The rise of western-Bohemian violin making. The first phase: the emigration of Protestant violinmakers in the 17th century
The history of violin making in northwestern Bohemia is a history of borders, a story of migration, exile – and the power of art to transcend boundaries. Its origins may date back as far as the 16th century, an age of mining when villages such as Graslitz (Kraslice) and Schönbach (Luby) flourished for the first time. When the first western Bohemian violins were built by miners at home within their family circle, was the objective for people to improve their modest incomes, or were they creating instruments for their own use? The first clearer evidence indicates a third possibility and gives rise to the theory that musical instruments in the Bohemian-Saxonian border country were built on a “professional” basis from early on. A document dating back to 1610 spoke of the “painter and instrumentist” Johannes Artus in Graslitz, who was probably an émigré instrument maker. The honour of being the earliest known violin maker in Graslitz, however, is held by Melchior Lorenz, a miner's son whose marriage papers were signed in 1631.

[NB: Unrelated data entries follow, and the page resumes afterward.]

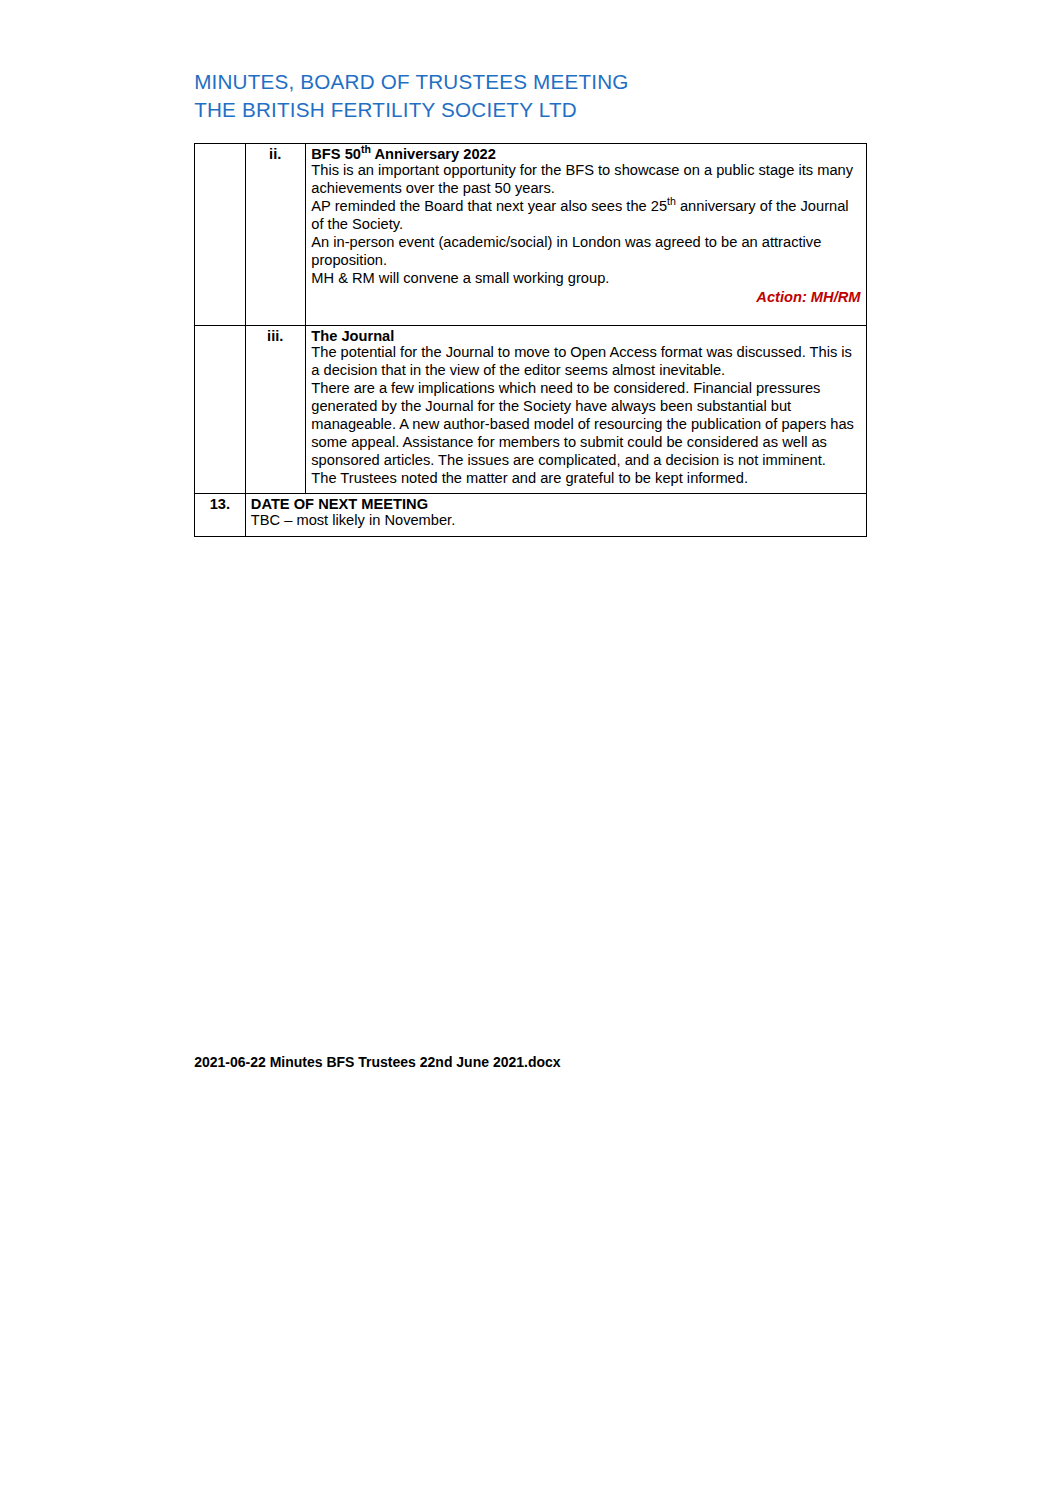MINUTES, BOARD OF TRUSTEES MEETING
THE BRITISH FERTILITY SOCIETY LTD
| | ii. | BFS 50 th Anniversary 2022 This is an important opportunity for the BFS to showcase on a public stage its many achievements over the past 50 years. AP reminded the Board that next year also sees the 25 th anniversary of the Journal of the Society. An in-person event (academic/social) in London was agreed to be an attractive proposition. MH & RM will convene a small working group. Action: MH/RM |
| | iii. | The Journal The potential for the Journal to move to Open Access format was discussed. This is a decision that in the view of the editor seems almost inevitable. There are a few implications which need to be considered. Financial pressures generated by the Journal for the Society have always been substantial but manageable. A new author-based model of resourcing the publication of papers has some appeal. Assistance for members to submit could be considered as well as sponsored articles. The issues are complicated, and a decision is not imminent. The Trustees noted the matter and are grateful to be kept informed. |
| 13. | DATE OF NEXT MEETING TBC – most likely in November. |
2021-06-22 Minutes BFS Trustees 22nd June 2021.docx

Violin making in western Bohemia did not truly gain a historical profile until the second half of the 17th century, when people in Graslitz and Schönbach had to seek exile due to the Counter-Reformation and took their art with them to nearby Klingenthal and Markneukirchen. Upon relocating to Protestant Saxony, violin-making families from Schönbach and Graslitz made names for themselves. Little documentation of their history prior to that time has survived due to the 1739 fire in Schönbach that destroyed the city, including its church and municipal archives.
It would seem that Protestant emigration practically brought violin making on the Bohemian side of the border to a stillstand. By contrast, the people in the Vogtland benefited from Saxony's economic upswing in the 18th century, and a highly effective sales system developed at an early date, particularly in Markneukirchen. The violin making tradition that was re-established in the 1720s in Schönbach and in the 1770s in Graslitz was always marked by the influences of the merchants and “publishers” (i.e. brokers) on the other side of the border whose sales capacities Bohemian and Saxonian violinmakers competed for. After only around 100 years, the forced emigration of Protestants had given rise to a joint centre of industry in Bohemia and Saxony – a remarkable twist of history.